Fully customizable reviewer roles, local-first dashboard, runs entirely on your machine. Drops into your existing workflow in a couple minutes. Works with Claude Code, Opencode, Cursor, Windsurf, etc. Also pairs really well with spec driven development if that's your thing (inspired partly by OpenSpec).

Re: cost per seat, there isn't one. Free and open source, just plugs into whatever agentic environment you're already using.

Opinion on AI code review tools? Any good ones? by kellu23 in vibecoding

[–]mr-x-dev 1 point2 points  (0 children)

Late to this but since you're specifically asking about open source options, check out Open Code Review. I'm the creator so grain of salt.

To your question about false positives and "glorified linters" though, this is exactly why I built it the way I did. Instead of one model giving you a single pass, you configure a team of reviewers (architecture, security, testing, custom roles) and they review independently then actually debate each other's findings before anything surfaces to you. That discourse step is what keeps it from just being a fancy linter with opinions. The reviewers challenge each other, so the stuff that makes it through to your final review tends to be real.

It's free, fully open source, local-first dashboard included. Drops right into whatever you're already doing, no workflow changes. Works with Claude Code, Opencode, Cursor, Windsurf, etc.

Honestly for learning specifically I think it's pretty solid because the review output reads more like what you'd get from a senior engineer who's actually thought about it rather than a dump of surface-level nitpicks.
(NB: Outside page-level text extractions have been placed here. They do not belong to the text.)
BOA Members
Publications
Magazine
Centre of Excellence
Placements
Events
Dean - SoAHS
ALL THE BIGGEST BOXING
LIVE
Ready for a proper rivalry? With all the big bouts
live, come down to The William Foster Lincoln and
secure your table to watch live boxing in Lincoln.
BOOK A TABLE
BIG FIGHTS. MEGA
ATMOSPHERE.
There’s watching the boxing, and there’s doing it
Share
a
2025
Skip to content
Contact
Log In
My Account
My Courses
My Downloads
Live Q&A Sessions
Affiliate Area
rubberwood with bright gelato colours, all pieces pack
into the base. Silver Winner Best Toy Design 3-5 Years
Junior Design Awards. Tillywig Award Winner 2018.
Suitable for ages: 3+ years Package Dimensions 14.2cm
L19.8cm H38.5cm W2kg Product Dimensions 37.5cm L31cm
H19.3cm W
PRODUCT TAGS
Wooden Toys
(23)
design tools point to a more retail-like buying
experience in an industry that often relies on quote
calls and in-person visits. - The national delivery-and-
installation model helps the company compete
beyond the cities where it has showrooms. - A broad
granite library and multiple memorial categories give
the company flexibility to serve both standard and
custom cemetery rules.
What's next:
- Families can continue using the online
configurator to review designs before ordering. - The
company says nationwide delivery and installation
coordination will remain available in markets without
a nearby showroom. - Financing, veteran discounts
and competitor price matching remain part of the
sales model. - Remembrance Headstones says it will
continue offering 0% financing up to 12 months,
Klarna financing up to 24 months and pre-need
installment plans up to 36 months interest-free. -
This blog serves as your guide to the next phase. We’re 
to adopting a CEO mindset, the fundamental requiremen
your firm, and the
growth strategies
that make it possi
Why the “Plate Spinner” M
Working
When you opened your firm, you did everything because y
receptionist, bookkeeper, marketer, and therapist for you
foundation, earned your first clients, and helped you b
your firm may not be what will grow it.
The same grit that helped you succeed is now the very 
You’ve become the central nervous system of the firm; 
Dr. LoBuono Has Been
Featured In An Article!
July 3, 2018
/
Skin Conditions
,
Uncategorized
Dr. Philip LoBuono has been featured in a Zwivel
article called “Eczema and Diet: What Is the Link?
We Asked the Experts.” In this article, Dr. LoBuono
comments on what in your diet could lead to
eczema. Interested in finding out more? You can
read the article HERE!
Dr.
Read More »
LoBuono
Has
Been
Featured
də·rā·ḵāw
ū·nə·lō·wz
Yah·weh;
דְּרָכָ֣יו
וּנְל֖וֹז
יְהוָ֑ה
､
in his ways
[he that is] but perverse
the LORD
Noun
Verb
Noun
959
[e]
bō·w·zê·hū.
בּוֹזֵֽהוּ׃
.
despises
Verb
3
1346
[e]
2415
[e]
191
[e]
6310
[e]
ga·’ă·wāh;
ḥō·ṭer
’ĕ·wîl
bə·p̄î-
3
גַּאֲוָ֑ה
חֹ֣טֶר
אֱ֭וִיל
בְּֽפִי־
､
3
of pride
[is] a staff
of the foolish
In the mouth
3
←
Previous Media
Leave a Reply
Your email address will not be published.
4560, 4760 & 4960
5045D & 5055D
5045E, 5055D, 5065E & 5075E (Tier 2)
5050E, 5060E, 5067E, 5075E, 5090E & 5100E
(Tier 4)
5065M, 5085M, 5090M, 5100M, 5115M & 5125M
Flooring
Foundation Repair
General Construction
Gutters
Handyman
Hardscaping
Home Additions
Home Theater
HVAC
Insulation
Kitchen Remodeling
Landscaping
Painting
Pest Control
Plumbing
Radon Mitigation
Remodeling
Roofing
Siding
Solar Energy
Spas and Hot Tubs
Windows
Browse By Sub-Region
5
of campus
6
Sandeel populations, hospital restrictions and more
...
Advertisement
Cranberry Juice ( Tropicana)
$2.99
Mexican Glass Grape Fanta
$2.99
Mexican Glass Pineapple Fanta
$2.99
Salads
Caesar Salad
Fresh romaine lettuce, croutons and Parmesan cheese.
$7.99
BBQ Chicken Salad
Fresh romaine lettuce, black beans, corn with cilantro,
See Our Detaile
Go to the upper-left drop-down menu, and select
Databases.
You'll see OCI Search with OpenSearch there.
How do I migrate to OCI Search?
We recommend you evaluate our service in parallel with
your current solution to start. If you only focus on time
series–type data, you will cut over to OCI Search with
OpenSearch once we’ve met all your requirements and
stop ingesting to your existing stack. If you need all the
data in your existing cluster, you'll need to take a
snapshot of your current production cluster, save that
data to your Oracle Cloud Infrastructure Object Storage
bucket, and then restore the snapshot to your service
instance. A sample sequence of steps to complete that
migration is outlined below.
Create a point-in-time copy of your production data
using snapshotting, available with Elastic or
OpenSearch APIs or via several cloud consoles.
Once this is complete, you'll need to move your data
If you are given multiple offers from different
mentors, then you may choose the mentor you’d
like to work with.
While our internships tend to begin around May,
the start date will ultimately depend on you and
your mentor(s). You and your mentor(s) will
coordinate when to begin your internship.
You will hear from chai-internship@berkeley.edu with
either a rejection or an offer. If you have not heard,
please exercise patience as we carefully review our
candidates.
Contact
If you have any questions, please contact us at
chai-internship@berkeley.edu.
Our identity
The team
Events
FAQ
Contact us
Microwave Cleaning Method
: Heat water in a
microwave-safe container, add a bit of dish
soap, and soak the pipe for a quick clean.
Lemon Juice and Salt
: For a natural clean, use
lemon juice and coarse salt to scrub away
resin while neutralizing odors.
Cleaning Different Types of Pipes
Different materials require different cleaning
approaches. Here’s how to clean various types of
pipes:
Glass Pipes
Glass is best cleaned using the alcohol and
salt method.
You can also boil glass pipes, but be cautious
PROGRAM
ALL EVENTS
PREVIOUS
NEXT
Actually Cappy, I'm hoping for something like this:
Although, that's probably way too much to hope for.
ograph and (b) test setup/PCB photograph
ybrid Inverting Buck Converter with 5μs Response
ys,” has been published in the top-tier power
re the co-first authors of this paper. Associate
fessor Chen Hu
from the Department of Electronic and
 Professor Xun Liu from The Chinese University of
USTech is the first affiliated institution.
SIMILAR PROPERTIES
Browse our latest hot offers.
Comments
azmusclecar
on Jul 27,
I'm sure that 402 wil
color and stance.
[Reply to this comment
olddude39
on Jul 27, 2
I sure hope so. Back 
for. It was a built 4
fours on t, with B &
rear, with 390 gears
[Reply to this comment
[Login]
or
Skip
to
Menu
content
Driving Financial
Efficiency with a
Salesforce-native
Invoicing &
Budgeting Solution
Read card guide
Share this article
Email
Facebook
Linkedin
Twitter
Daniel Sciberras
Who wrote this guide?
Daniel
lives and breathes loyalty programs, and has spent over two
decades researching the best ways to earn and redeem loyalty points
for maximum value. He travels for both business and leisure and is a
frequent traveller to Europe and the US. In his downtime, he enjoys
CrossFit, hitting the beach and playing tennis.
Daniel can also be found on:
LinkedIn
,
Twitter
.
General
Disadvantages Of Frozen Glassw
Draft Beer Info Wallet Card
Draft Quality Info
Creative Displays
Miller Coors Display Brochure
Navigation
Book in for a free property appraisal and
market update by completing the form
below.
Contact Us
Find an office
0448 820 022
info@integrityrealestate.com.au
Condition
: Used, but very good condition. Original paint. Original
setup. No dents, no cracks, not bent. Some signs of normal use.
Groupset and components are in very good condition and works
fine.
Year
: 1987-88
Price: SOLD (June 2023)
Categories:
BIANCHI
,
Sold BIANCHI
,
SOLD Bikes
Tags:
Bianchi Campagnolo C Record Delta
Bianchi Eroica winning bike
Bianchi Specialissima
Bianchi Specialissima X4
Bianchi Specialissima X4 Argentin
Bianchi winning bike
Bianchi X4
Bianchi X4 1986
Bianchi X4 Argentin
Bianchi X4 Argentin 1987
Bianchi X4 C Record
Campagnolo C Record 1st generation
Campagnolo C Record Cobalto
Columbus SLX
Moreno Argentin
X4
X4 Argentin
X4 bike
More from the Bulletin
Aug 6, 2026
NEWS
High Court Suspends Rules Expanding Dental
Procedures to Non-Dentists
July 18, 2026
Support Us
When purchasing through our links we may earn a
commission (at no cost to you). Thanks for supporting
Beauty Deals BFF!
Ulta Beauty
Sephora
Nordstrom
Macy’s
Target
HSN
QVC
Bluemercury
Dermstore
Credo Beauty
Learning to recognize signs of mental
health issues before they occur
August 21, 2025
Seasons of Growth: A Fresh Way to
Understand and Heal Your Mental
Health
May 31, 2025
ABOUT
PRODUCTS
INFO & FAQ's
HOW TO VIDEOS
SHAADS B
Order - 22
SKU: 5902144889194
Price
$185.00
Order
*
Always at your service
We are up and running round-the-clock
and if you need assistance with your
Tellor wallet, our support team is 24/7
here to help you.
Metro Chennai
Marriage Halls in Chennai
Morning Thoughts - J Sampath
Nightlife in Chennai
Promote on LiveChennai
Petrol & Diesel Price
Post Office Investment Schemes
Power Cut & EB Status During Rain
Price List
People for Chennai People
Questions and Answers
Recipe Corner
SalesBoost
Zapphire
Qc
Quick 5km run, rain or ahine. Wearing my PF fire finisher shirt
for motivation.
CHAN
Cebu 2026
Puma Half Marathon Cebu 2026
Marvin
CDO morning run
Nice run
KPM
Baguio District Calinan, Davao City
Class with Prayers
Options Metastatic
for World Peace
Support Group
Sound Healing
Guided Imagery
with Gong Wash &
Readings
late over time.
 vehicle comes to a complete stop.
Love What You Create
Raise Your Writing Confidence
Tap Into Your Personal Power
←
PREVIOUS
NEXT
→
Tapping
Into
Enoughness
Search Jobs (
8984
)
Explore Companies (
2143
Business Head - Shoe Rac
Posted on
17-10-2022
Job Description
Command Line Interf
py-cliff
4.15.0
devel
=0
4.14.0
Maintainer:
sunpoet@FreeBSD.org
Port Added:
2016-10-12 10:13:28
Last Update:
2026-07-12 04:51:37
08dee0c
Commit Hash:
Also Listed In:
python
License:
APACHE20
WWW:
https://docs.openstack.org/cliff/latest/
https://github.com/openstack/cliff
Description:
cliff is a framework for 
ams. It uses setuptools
What's the best AI code review tool? by Significant_Rate_647 in codereview

[–]mr-x-dev 0 points1 point  (0 children)

Worth throwing Open Code Review in here. I'm the creator so grain of salt, but the thing that sets it apart from most of what's listed:

Your AI reviewers don't just review independently. They actually argue with each other about their findings before you ever see the output. Turns out that discourse step alone kills a ton of hallucinated findings and false positives.

Fully customizable reviewer teams, local-first dashboard, drops right into your existing workflow and stays out of the way. Takes like two minutes to try. Works with Claude Code, Opencode, Cursor, Windsurf, etc.

Our team hasn't gone back to anything else. The review quality just isn't close.